Около полудня они остановились перекусить. Усевшись на косогоре, Жан Шаррон достал из плетеной корзины крутые яйца, хлеб, соль, бутылку с водой.
— Только бы Мари хорошенько приглядывала за Франсуа, — вздыхала мать.
Послеполуденное время казалось Катрин нескончаемым. Было жарко, дорога плохая; повозка тряслась и подпрыгивала на рытвинах и ухабах. Незаметно для себя девочка задремала и, очнувшись, не сразу поняла, что повозка стоит неподвижно. Голос отца, прорвавшийся сквозь дремоту, заставил Катрин вздрогнуть и открыть глаза.
— Кати, ты спишь?
Катрин протерла глаза и огляделась. Повозка стояла на площадке у крутого холма. Невдалеке виднелись черепичные и соломенные крыши какой-то деревушки. Отец распряг лошадь, привязал ее к железному кольцу, вбитому в каменный выступ скалы, и все двинулись вверх по тропинке, петлявшей по склону холма. Камешки сыпались у них из-под ног. Время от времени мать останавливалась, чтобы перевести дыхание. «Да это же край света, — думала Катрин, — только как мы доберемся до него?»
Наконец подъем кончился. Резкий ветер ударил в лицо; сухой прошлогодний вереск шуршал и шелестел под его порывами. Они сделали еще несколько шагов по тропинке.
— О! — воскликнула пораженная Катрин.
Никогда в жизни не видела она такой красоты! Нет, свет не кончался на вершине холма; наоборот, оттуда-то он и начинался. Перед ней простиралась бескрайняя равнина с разбросанными тут и там деревушками и колоколенками, рощами и перелесками. На горизонте синела цепь высоких холмов, а за ней лежали, конечно, новые равнины, новые холмы и новые дали, которым не было конца!

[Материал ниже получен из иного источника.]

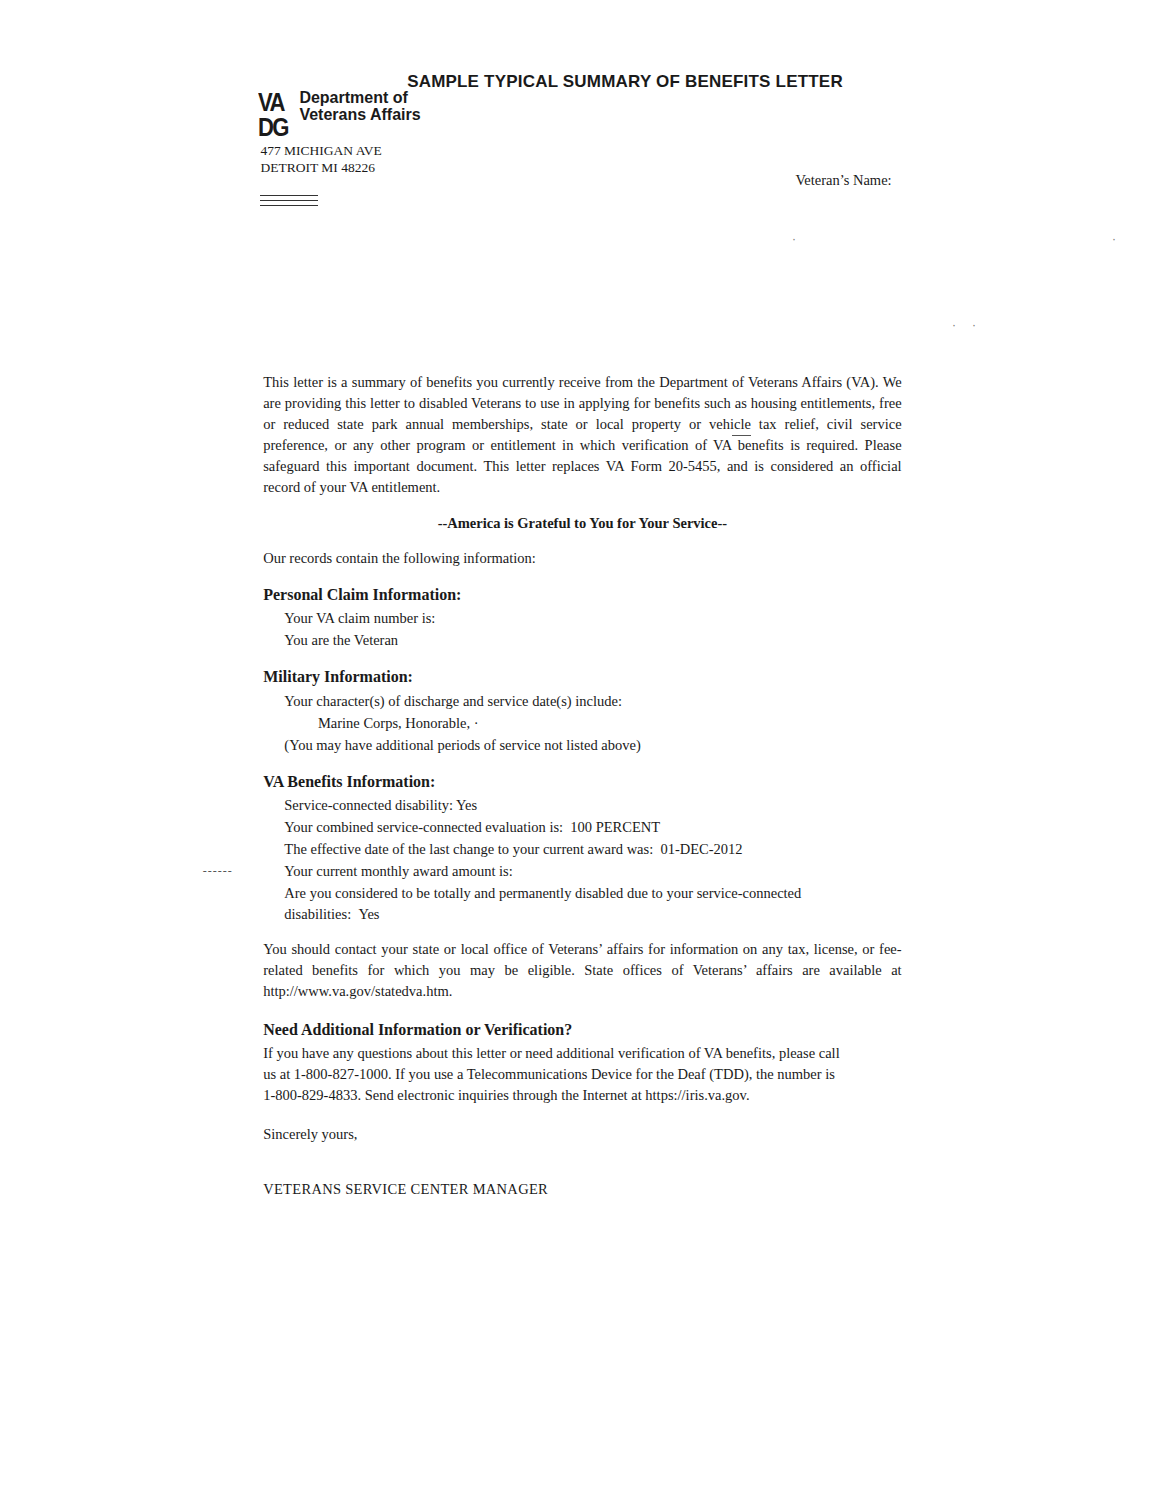SAMPLE TYPICAL SUMMARY OF BENEFITS LETTER
VA
DG
Department of
Veterans Affairs
477 MICHIGAN AVE
DETROIT MI 48226
Veteran’s Name:
This letter is a summary of benefits you currently receive from the Department of Veterans Affairs (VA). We are providing this letter to disabled Veterans to use in applying for benefits such as housing entitlements, free or reduced state park annual memberships, state or local property or vehicle tax relief, civil service preference, or any other program or entitlement in which verification of VA benefits is required. Please safeguard this important document. This letter replaces VA Form 20-5455, and is considered an official record of your VA entitlement.
--America is Grateful to You for Your Service--
Our records contain the following information:
Personal Claim Information:
Your VA claim number is:
You are the Veteran
Military Information:
Your character(s) of discharge and service date(s) include:
Marine Corps, Honorable, ·
(You may have additional periods of service not listed above)
VA Benefits Information:
Service-connected disability: Yes
Your combined service-connected evaluation is: 100 PERCENT
The effective date of the last change to your current award was: 01-DEC-2012
Your current monthly award amount is:
Are you considered to be totally and permanently disabled due to your service-connected
disabilities: Yes
You should contact your state or local office of Veterans’ affairs for information on any tax, license, or fee-related benefits for which you may be eligible. State offices of Veterans’ affairs are available at http://www.va.gov/statedva.htm.
Need Additional Information or Verification?
If you have any questions about this letter or need additional verification of VA benefits, please call
us at 1-800-827-1000. If you use a Telecommunications Device for the Deaf (TDD), the number is
1-800-829-4833. Send electronic inquiries through the Internet at https://iris.va.gov.
Sincerely yours,
VETERANS SERVICE CENTER MANAGER
· · · ·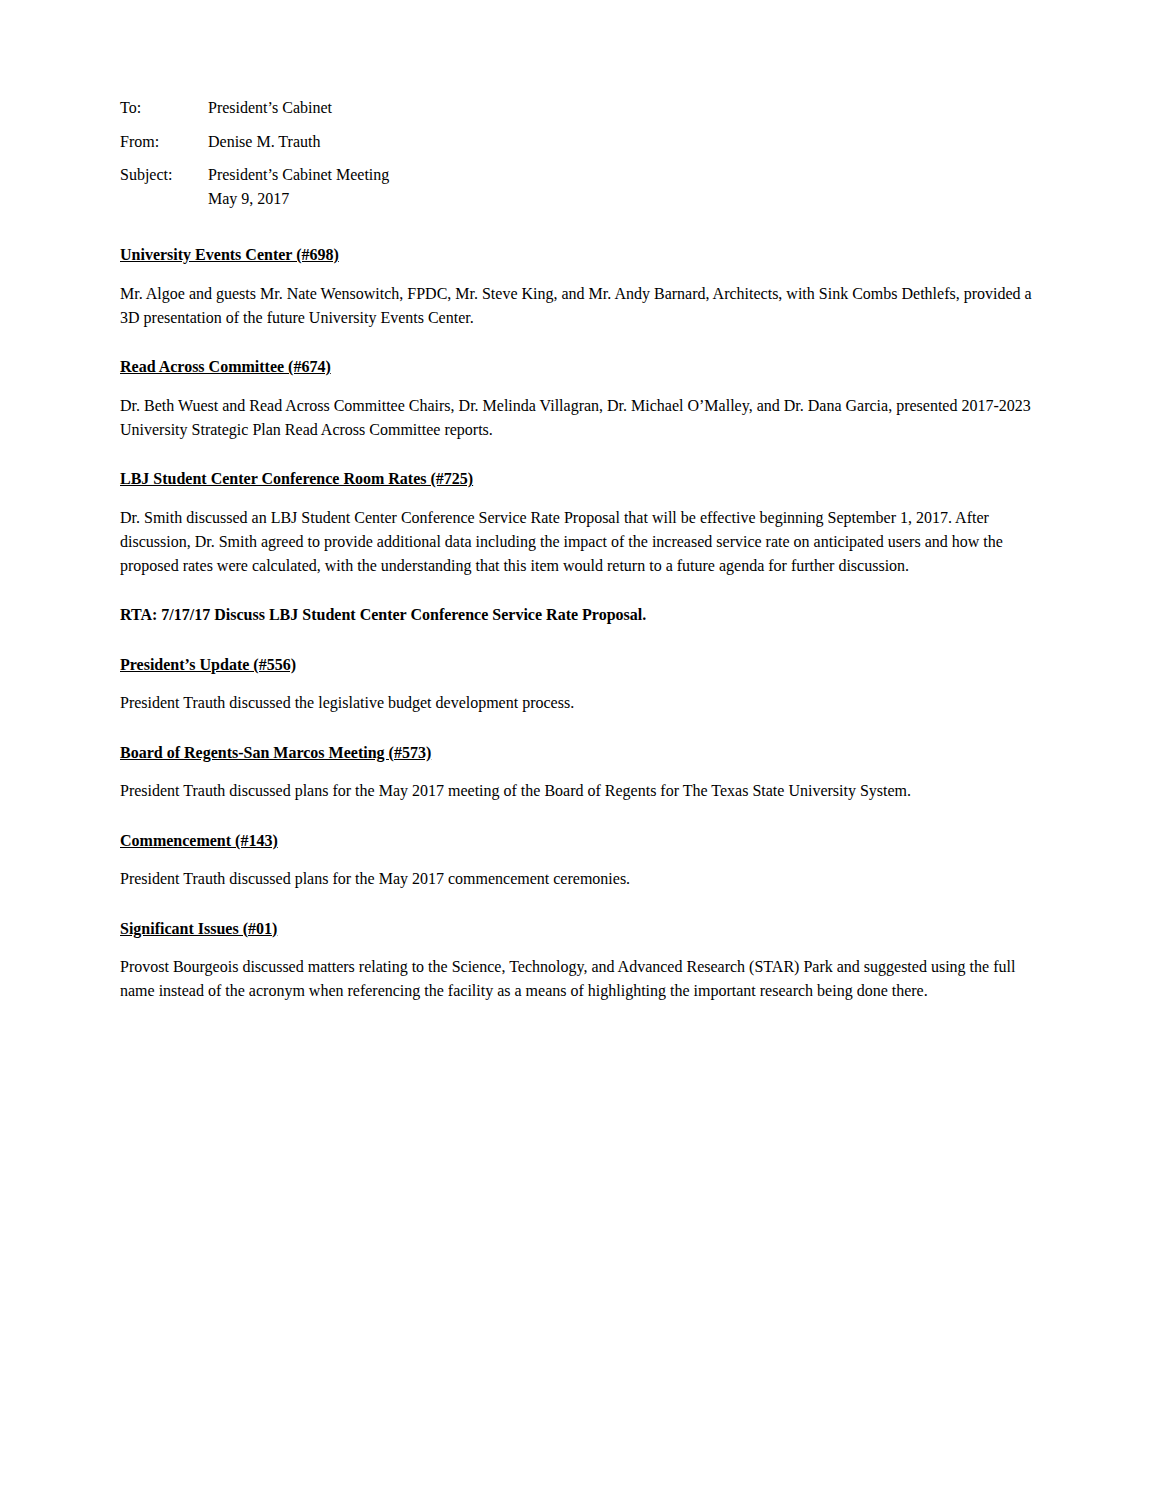To:
President’s Cabinet
From:
Denise M. Trauth
Subject:
President’s Cabinet Meeting
May 9, 2017
University Events Center (#698)
Mr. Algoe and guests Mr. Nate Wensowitch, FPDC, Mr. Steve King, and Mr. Andy Barnard, Architects, with Sink Combs Dethlefs, provided a 3D presentation of the future University Events Center.
Read Across Committee (#674)
Dr. Beth Wuest and Read Across Committee Chairs, Dr. Melinda Villagran, Dr. Michael O’Malley, and Dr. Dana Garcia, presented 2017-2023 University Strategic Plan Read Across Committee reports.
LBJ Student Center Conference Room Rates (#725)
Dr. Smith discussed an LBJ Student Center Conference Service Rate Proposal that will be effective beginning September 1, 2017. After discussion, Dr. Smith agreed to provide additional data including the impact of the increased service rate on anticipated users and how the proposed rates were calculated, with the understanding that this item would return to a future agenda for further discussion.
RTA: 7/17/17 Discuss LBJ Student Center Conference Service Rate Proposal.
President’s Update (#556)
President Trauth discussed the legislative budget development process.
Board of Regents-San Marcos Meeting (#573)
President Trauth discussed plans for the May 2017 meeting of the Board of Regents for The Texas State University System.
Commencement (#143)
President Trauth discussed plans for the May 2017 commencement ceremonies.
Significant Issues (#01)
Provost Bourgeois discussed matters relating to the Science, Technology, and Advanced Research (STAR) Park and suggested using the full name instead of the acronym when referencing the facility as a means of highlighting the important research being done there.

Ветер толкал Катрин, раскачивал ее из стороны в сторону. Уж не собирается ли он унести ее на своих крыльях через эту бесконечную равнину к синеющим вдали горам, которые так и манят к себе? Туда, где медленно проплывают вереницы белых облаков, цепляясь своими краями за макушки далеких вершин.

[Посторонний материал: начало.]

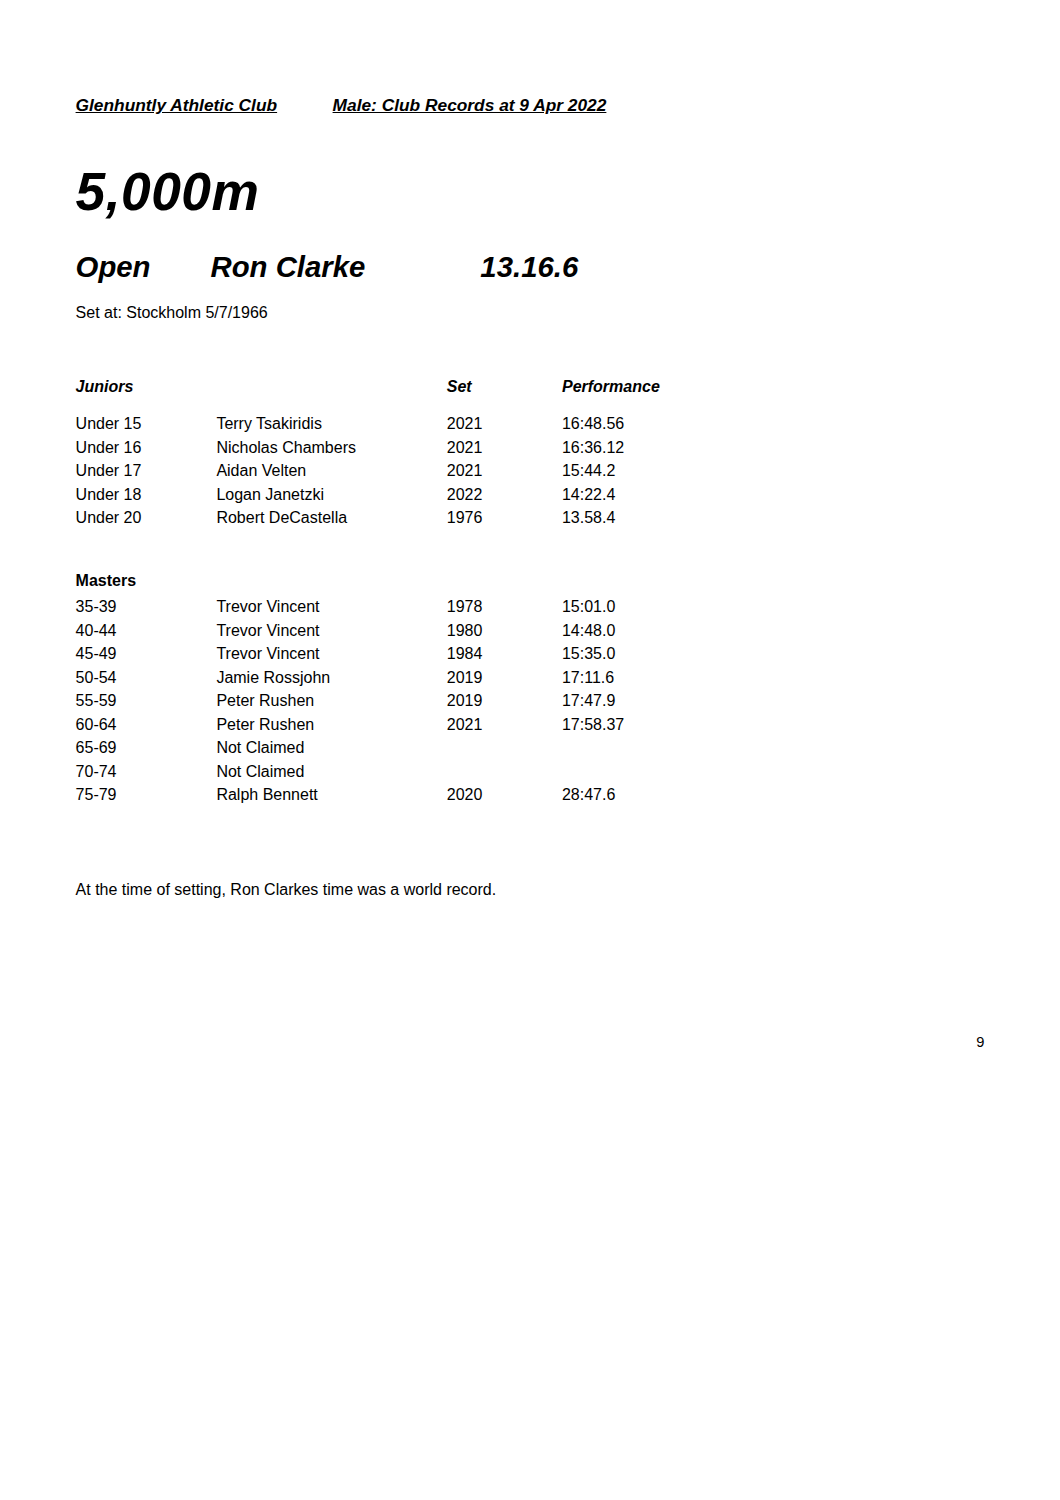Glenhuntly Athletic Club Male: Club Records at 9 Apr 2022
5,000m
Open Ron Clarke 13.16.6
Set at: Stockholm 5/7/1966
| Juniors | | Set | Performance |
| --- | --- | --- | --- |
| Under 15 | Terry Tsakiridis | 2021 | 16:48.56 |
| Under 16 | Nicholas Chambers | 2021 | 16:36.12 |
| Under 17 | Aidan Velten | 2021 | 15:44.2 |
| Under 18 | Logan Janetzki | 2022 | 14:22.4 |
| Under 20 | Robert DeCastella | 1976 | 13.58.4 |
| Masters |
| 35-39 | Trevor Vincent | 1978 | 15:01.0 |
| 40-44 | Trevor Vincent | 1980 | 14:48.0 |
| 45-49 | Trevor Vincent | 1984 | 15:35.0 |
| 50-54 | Jamie Rossjohn | 2019 | 17:11.6 |
| 55-59 | Peter Rushen | 2019 | 17:47.9 |
| 60-64 | Peter Rushen | 2021 | 17:58.37 |
| 65-69 | Not Claimed | | |
| 70-74 | Not Claimed | | |
| 75-79 | Ralph Bennett | 2020 | 28:47.6 |
At the time of setting, Ron Clarkes time was a world record.
9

— Кати! — окликнул ее кто-то.
Катрин с трудом отвела взгляд от величественной картины. Она забыла про своих родителей, забыла про все на свете. Отец и мать стояли на коленях у постамента из серого камня, на котором высилась деревянная статуя святого Экзюпера. Простой навес из покоробившейся жести защищал святого от дождей и непогоды.
— Стань на колени, — шепнула мать.
Колючий вереск больно царапал колени. «Ой, какой он некрасивый, этот святой! — подумала Катрин. — Вроде бы и грозный, а все равно смешной». Его будто вытесали из дерева несколькими ударами топора. Краски, которыми он был когда-то расписан, давным-давно размыло дождями, и они слились в один общий желтоватый тон. Только глаза оставались синими. Левый глаз как-то странно косил, и именно это придавало лицу святого устрашающее и вместе с тем смешное выражение.

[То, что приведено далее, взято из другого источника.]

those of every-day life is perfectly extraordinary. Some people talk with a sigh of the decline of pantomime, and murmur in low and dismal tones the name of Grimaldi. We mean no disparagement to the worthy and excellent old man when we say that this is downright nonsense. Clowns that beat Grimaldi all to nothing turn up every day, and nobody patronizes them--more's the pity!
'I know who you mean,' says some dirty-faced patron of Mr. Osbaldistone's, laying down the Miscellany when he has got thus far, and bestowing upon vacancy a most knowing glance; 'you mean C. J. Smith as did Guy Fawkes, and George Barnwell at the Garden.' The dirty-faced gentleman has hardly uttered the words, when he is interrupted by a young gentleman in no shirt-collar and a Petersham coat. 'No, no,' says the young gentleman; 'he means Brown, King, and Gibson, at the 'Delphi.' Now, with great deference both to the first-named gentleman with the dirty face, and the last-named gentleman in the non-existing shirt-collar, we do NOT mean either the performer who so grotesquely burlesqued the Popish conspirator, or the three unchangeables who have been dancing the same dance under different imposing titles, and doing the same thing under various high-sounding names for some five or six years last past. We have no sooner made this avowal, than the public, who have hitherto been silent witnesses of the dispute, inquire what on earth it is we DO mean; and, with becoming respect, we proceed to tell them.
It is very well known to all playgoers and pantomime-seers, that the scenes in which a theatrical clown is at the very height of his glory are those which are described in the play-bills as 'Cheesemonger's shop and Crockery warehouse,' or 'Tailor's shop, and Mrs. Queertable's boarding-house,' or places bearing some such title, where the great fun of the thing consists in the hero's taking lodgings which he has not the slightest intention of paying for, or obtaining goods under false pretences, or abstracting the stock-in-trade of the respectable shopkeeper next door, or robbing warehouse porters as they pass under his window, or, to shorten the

«Противный святой, — думала Катрин. — Это он наслал болезнь на ногу Франсуа и на ноги других мальчиков и девочек. Их, бедняжек, наверное, много — вон сколько детских костылей, рубашек, поясков и носочков лежит у подножия статуи… А сколько подвешено к рукам святого, накидано позади…»
Но тут Катрин охватили страх и раскаяние. Как осмелилась она плохо думать о святом Экзюпере? А вдруг он рассердится и, чтобы наказать ее, навсегда оставит опухоль на колене Франсуа?
— Перекрестись, — шепнула снова мать. Катрин старательно перекрестилась.
— Теперь подойди и подвесь вот это к руке святого Экзюпера.
Мать протянула ей носок коричневой шерсти. Катрин сразу узнала его: это был носок ее брата. Девочка поднялась с колен, подошла к статуе, но не смогла дотянуться до руки святого. Отцу пришлось поднять ее. Пересиливая страх, Катрин прикоснулась к темной деревянной руке и торопливо привязала к ней носок Франсуа. Родители снова перекрестились. Мать положила к ногам святого несколько монет. Потом все трое спустились с холма к повозке.
На обратном пути они попали под дождь. Жан Шаррон поднял зеленый брезентовый верх. Катрин дремала под монотонный перестук дождевых капель о полотняную крышу. Привалившись плечом к матери и закрыв глаза, она снова видела перед собой тот огромный и прекрасный мир с его полями, долинами и далекими горами, который открылся ей с вершины холма святого Экзюпера и которому суждено было навсегда остаться в ее памяти.
Нет, ни святой Экзюпер, ни наступившая, наконец, весна не принесли Франсуа исцеления. Как-то, после полудня, Катрин увидела, что во двор Мези въезжает элегантный синий экипаж. Из экипажа вышел высокий старый господин.